Als kleiner, vertrauenswürdiger Dackel erhält man viele intime Einblicke in die unterschiedlichen Schicksale seiner wechselnden Herrchen. Für den kleinen Remi (Keaton Nigel Cooke) zum Beispiel wird die Liebe seiner bourgeoisen Eltern Dina und Danny (Julie Delpy und Tracy Letts) einfach zu viel. Die eher unscheinbar wirkende Tierarztassistentin Dawn Wiener (Greta Gerwig) will hingegen ihrem Leben etwas mehr Pfeffer verleihen und lässt sich auf ein Abenteuer mit Bad Boy Brandon (Kieran Culkin) ein. Und dann gibt es noch den erfolglosen Drehbuchautoren Dave (Danny DeVito), der vielleicht noch eine letzte Chance auf den ganz großen Durchbruch hat, und die in die Jahre gekommene Nana (Ellen Burstyn), die nur dann von ihrer Enkelin Zoe (Zosia Mamet) hört, wenn diese Geld braucht. So verschieden und schwer erträglich all ihre Leben sein mögen, finden sie doch alle Trost in demselben kleinen Dackel.




90 Minuten – Bei Abpfiff Frieden

Kinostart: 30. Juni 2016
Filmlänge:87 Minuten
Genre: Komödie , Dokumentation
Land: Deutschland , Israel
Verleih: Camino Filmverleih
Regie: Eyal Halfon



Schon seit Generationen hat der Nahostkonflikt zwischen Juden und Arabern die Region Palästina fest im Griff. Mehrere Kriege wurden gefochten, Aufstände niedergeschlagen und unzählige Menschen verloren dabei ihr Leben. Trotz jahrzehntelanger politischer Bemühungen scheint die Lage nicht weiter weg vom Frieden sein zu können.
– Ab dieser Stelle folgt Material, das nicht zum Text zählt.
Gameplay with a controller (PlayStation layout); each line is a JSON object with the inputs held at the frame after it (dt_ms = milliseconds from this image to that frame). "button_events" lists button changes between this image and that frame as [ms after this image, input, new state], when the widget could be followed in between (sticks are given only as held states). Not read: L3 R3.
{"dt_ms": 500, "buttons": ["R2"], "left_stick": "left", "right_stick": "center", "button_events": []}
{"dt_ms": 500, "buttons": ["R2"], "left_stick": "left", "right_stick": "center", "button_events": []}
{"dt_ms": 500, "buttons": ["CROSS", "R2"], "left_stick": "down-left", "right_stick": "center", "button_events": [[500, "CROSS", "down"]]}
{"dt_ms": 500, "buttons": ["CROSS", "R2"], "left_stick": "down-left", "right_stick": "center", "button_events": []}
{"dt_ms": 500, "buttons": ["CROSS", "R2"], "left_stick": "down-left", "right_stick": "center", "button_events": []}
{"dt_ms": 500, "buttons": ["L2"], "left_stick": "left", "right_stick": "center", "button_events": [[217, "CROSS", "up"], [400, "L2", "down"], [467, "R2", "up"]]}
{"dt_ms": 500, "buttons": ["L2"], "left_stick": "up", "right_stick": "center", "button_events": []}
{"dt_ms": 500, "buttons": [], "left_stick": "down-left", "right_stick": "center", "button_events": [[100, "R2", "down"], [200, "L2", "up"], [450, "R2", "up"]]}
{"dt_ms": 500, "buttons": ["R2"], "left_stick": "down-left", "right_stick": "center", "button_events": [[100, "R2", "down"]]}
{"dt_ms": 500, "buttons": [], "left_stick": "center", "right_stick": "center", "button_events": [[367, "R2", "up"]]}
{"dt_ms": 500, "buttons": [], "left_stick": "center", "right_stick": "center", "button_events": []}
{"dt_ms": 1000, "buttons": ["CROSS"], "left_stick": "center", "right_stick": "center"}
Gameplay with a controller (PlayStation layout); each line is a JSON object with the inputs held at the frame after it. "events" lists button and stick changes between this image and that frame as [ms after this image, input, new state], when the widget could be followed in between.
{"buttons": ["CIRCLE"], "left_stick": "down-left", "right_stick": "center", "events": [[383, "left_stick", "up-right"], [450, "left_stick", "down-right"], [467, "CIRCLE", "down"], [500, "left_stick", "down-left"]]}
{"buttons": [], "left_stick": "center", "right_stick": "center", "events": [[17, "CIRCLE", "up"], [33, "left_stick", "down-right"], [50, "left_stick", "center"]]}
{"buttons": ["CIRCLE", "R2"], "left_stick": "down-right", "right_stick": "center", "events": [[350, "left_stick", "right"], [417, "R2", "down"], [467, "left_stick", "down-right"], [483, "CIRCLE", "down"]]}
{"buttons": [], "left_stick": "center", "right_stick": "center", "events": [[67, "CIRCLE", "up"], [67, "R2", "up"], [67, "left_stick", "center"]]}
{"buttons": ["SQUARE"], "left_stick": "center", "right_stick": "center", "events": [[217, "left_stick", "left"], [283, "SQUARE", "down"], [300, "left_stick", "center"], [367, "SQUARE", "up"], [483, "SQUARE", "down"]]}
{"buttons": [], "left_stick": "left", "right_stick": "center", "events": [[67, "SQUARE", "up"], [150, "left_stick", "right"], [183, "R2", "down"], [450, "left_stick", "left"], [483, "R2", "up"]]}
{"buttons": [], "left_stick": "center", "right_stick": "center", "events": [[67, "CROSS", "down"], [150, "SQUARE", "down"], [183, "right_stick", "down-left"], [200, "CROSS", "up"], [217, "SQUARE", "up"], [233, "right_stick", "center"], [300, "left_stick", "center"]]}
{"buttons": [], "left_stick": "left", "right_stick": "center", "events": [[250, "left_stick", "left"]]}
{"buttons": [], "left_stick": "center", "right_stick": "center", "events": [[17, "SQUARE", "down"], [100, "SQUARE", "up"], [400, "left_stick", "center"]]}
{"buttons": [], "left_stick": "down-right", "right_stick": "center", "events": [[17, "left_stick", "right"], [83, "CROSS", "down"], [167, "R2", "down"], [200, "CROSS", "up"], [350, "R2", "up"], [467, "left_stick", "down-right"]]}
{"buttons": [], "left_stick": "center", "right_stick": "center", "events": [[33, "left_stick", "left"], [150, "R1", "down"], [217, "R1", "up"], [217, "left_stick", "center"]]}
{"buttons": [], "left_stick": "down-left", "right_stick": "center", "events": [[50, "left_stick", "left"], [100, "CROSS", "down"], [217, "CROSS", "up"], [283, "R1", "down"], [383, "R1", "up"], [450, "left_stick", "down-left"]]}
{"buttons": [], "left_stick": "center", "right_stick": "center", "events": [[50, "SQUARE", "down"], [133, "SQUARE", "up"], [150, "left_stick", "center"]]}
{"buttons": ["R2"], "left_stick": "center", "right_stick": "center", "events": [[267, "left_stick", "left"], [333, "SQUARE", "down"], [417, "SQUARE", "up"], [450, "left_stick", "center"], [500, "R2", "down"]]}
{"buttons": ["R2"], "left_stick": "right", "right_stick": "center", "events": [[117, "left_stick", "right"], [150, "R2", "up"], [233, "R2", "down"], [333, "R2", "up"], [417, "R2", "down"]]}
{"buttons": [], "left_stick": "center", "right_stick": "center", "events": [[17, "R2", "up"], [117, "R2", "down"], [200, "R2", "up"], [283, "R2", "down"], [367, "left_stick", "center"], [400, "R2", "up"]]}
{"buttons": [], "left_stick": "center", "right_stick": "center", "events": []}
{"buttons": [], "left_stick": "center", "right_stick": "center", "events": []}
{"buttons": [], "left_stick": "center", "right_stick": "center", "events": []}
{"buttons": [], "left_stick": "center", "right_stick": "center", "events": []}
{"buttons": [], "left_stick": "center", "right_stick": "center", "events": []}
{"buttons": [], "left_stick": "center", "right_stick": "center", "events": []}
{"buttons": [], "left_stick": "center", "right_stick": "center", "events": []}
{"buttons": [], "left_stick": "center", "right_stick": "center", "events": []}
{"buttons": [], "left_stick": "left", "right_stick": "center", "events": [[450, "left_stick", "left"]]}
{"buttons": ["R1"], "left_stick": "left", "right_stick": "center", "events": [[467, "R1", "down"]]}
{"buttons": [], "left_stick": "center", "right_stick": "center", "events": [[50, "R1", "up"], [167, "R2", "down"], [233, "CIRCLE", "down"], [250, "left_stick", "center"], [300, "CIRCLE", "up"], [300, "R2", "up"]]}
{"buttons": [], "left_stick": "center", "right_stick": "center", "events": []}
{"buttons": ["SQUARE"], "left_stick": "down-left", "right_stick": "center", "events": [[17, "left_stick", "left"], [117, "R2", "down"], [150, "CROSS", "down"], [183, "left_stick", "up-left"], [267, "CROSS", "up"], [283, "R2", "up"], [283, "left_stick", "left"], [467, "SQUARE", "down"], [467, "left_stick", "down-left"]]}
Doch nach etlichen Auseinandersetzungen sind die Parteien müde geworden und beschließen gemeinsam, das Problem ein für alle Mal zu beseitigen – in Form eines Fußballspiels. Wer verliert muss das umkämpfte Gebiet endgültig räumen. Aber wo soll das Spiel für den Frieden eigentlich stattfinden? Und welche Nation stellt den Schiedsrichter? So ganz koscher gehen die Vertreter beider Nationen, der Direktor der israelischen Mannschaft (Moshe Ivgy) und sein palästinensischer Kollege Ziad Barguti (Norman Issa), bei ihren Vorbereitungen jedenfalls nicht vor. Ganz zu schweigen von dem Deutschen Herrn Müller (Detlev Buck), der die Israelis trainieren soll. Und ehe der Anpfiff ertönt, sollte noch geklärt werden, wo der Verlierer eigentlich im Anschluss unterkommt…




Bolschoi Babylon

Kinostart:21. Juli 2016
Filmlänge:87 Minuten
Genre: Dokumentation
Land:Großbritannien
Verleih:Bolshoi Babylon
Regie: Nick Read



Das Bolshoi-Theater in Moskau ist eine der herausragenden kulturellen Institutionen Russlands und die wohl beste Ballett-Einrichtung der Welt. Bereits unzählige Aufführungen verzauberten das Publikum und viele Staatsoberhäupter kamen während seiner langen Geschichte schon aus der ganzen Welt angereist, um dem Theater einen Besuch abzustatten. Doch auch ein Haus, das sich dem Tanz, der Musik und der Kultur verschrieben hat, ist nicht vor Veränderungen geschützt, die sich auf erschreckende Weise Bahn brechen: 2013 kam es zu einem international für Aufsehen erregenden Skandal, als ein eifersüchtiger Tänzer eine Säureattacke auf den damaligen künstlerischen Leiter Sergei Filin in Auftrag gab, der ihn mit Verbrennungen dritten Grades und einem blinden Auge zurückließ. Die Doku „Bolshoi Babylon“ geht ausgehend von diesem Vorfall dem gegenwärtigen Zustand des Theaters auf den Grund und offenbart ein erschreckendes und kompliziertes Geflecht aus Neid, Machtspielen und Intrigen, die die Zukunft des renommierten Hauses gefährden.